The Taoiseach, Bertie Ahern, has paid tribute to Derek Bell, the Chieftains musician who died suddenly in the United States while recovering from minor surgery.
Belfast-born Mr Bell, who was 67, was a concert pianist and harper. This evening, Mr Ahern said Mr Bell was a gifted musician who had helped the Chieftains to make traditional Irish music accessible to an international audience.
His fellow band-members said that his passing had left a silence that could never be filled and that anyone who had had the honour of meeting him would know that the world would be a much less interesting place without him.
As a classically trained musician, Derek had appeared with the Royal Philharmonic Orchestra and the symphony orchestras of Pittsburgh, Moscow, London and Budapest.From 1965 until 1976, when he joined the Chieftains, he was solo harpist with the BBC Northern Ireland orchestra, having moved from the City of Belfast Orchestra, where he was solo english horn.
At one stage he was principle oboe, horn and piano player for the American Wind Symphony Orchestra.
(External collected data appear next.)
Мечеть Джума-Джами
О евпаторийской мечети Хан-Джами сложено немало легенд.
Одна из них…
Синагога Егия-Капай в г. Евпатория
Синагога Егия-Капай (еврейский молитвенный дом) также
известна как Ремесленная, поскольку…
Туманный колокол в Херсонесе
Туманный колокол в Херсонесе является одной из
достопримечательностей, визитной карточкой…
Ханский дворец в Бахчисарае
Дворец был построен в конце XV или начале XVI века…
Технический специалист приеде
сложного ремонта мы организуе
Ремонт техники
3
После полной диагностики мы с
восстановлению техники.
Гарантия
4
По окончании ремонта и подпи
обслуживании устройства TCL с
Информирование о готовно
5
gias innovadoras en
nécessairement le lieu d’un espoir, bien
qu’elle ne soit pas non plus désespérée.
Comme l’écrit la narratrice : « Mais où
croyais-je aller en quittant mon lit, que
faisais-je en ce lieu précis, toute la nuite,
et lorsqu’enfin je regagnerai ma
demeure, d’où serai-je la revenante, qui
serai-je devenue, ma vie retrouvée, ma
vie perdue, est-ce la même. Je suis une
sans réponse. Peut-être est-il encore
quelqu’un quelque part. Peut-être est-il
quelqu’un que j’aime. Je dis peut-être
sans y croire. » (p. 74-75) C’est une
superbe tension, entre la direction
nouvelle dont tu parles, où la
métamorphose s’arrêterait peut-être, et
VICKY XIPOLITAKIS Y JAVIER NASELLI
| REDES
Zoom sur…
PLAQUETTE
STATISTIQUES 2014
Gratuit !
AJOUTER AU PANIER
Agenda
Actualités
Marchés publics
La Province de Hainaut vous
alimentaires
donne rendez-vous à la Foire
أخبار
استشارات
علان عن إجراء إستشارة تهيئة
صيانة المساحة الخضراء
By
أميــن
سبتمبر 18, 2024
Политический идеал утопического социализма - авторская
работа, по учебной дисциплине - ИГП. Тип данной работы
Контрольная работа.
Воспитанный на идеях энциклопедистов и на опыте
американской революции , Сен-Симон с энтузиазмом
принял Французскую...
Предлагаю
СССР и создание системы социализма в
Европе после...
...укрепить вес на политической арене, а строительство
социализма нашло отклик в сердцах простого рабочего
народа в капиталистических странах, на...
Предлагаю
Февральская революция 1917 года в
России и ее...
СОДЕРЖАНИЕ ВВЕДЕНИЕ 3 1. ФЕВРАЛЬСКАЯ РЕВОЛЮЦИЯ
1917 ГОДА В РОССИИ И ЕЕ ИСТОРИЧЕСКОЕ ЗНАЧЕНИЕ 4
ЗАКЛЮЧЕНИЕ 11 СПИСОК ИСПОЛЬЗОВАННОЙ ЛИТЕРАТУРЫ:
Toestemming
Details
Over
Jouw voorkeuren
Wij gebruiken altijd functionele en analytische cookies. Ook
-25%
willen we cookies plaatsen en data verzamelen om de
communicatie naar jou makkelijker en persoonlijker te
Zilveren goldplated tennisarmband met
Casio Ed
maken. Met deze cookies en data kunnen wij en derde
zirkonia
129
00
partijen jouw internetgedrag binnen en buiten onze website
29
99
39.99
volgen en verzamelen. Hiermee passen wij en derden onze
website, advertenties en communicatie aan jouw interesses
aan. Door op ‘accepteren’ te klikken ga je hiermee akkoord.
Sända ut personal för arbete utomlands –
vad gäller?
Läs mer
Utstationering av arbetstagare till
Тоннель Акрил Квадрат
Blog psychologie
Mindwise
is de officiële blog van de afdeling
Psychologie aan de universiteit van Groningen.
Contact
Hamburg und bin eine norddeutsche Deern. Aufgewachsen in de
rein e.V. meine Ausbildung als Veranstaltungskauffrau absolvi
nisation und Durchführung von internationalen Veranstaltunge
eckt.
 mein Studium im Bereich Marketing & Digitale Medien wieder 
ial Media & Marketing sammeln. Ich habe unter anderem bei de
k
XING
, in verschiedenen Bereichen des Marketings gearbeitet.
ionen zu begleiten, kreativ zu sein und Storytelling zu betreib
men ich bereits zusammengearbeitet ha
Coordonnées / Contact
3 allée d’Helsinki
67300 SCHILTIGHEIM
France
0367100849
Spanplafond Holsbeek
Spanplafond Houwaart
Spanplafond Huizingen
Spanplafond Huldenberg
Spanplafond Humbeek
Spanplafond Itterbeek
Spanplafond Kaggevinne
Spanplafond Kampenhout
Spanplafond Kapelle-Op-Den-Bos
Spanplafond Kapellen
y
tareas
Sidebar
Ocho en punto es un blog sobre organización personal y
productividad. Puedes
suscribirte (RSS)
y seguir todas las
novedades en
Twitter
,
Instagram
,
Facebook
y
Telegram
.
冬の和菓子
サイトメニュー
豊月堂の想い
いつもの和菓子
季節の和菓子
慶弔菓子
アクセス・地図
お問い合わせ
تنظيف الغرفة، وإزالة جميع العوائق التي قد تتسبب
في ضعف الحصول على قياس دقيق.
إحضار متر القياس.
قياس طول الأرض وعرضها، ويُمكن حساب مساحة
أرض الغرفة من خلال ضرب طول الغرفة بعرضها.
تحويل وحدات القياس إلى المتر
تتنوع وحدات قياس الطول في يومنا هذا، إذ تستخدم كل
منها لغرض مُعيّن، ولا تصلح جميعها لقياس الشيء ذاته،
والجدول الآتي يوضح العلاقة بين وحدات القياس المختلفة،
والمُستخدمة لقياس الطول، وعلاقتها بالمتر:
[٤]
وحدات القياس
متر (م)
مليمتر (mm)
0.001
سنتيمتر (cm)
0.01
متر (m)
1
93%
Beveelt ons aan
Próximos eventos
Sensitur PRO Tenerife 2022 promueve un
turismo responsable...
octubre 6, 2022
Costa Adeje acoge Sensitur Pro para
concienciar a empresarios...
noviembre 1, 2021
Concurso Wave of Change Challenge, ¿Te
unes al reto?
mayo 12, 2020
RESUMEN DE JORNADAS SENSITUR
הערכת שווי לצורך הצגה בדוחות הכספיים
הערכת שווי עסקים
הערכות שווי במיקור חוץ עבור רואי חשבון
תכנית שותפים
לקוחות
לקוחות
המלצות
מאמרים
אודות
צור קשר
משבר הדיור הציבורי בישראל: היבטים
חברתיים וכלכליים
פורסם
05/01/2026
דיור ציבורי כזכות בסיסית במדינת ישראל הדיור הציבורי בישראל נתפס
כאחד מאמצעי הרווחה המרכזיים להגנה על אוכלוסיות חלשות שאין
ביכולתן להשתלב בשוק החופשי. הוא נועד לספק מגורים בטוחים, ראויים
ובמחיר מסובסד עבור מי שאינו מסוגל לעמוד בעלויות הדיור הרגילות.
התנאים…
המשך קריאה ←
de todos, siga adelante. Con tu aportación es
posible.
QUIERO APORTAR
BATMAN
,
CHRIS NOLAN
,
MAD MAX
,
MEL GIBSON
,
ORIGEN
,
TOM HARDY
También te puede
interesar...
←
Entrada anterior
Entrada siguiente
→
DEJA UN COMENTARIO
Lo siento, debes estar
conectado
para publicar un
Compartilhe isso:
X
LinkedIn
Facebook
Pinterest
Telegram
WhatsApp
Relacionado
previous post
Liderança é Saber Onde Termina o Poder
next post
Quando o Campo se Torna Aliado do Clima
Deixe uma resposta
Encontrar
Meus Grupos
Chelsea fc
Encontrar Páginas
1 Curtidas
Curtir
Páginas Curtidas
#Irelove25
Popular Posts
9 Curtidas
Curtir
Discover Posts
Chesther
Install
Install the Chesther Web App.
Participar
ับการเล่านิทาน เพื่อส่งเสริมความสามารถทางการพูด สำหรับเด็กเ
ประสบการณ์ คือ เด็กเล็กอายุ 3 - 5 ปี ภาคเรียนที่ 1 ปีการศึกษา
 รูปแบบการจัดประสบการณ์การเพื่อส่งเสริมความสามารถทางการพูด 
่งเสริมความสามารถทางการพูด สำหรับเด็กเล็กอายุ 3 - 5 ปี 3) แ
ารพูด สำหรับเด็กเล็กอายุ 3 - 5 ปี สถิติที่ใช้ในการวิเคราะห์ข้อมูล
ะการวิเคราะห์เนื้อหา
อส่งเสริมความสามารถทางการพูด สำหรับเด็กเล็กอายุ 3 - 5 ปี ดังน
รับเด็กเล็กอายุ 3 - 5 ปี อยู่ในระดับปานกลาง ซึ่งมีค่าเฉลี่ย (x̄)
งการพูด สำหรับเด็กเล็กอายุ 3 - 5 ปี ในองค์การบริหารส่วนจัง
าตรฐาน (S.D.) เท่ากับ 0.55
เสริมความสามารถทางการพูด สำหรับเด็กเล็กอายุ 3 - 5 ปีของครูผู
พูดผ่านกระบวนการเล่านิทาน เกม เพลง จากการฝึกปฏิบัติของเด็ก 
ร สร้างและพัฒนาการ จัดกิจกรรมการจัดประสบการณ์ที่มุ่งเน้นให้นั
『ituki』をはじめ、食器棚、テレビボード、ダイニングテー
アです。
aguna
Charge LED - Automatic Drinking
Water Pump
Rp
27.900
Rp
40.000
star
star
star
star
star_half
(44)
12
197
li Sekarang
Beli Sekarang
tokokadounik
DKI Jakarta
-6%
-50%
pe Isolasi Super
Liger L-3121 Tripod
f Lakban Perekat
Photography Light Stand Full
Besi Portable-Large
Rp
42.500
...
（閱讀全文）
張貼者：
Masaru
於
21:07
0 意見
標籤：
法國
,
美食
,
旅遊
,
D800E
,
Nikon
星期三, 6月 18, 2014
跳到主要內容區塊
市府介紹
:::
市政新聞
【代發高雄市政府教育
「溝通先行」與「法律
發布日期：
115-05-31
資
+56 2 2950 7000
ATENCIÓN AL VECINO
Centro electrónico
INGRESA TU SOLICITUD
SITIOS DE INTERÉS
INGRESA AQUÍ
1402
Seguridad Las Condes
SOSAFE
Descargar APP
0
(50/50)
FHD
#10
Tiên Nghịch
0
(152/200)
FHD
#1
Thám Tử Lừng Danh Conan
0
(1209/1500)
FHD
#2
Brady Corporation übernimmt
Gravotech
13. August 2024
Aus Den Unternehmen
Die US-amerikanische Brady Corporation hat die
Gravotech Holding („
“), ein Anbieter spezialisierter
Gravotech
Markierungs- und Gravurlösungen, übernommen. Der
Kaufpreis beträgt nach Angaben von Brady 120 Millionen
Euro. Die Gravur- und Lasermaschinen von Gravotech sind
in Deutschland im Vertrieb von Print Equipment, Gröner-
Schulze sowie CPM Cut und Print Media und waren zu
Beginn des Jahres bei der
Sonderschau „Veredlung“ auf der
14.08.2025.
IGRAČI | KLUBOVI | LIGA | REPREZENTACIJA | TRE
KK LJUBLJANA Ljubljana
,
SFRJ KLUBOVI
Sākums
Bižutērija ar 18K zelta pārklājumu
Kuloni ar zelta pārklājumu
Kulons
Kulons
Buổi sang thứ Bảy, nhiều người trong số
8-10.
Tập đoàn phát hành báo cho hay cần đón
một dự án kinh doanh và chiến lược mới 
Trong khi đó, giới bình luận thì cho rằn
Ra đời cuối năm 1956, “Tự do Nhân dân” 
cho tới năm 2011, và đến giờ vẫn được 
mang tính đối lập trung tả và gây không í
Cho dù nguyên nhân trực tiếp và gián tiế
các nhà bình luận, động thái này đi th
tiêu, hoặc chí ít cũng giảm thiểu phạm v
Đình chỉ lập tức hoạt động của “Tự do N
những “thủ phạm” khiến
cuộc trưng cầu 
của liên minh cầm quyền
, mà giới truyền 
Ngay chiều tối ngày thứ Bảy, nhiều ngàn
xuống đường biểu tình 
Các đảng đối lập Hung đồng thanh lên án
He was also a composer, with symphonies, chamber music and piano pieces to his credit.
Besides recording with The Chieftains, Derek Bell recorded 18 solo albums, ten on harp and two on piano. He had a reputation, in common with the other Chieftains members, for unearthing rarely heard music.
For 31 years and as many albums, The Chieftains have been the most influential of the Irish folk musicians, credited with doing more to spread appreciation of traditional Irish music than any other group in Ireland's history.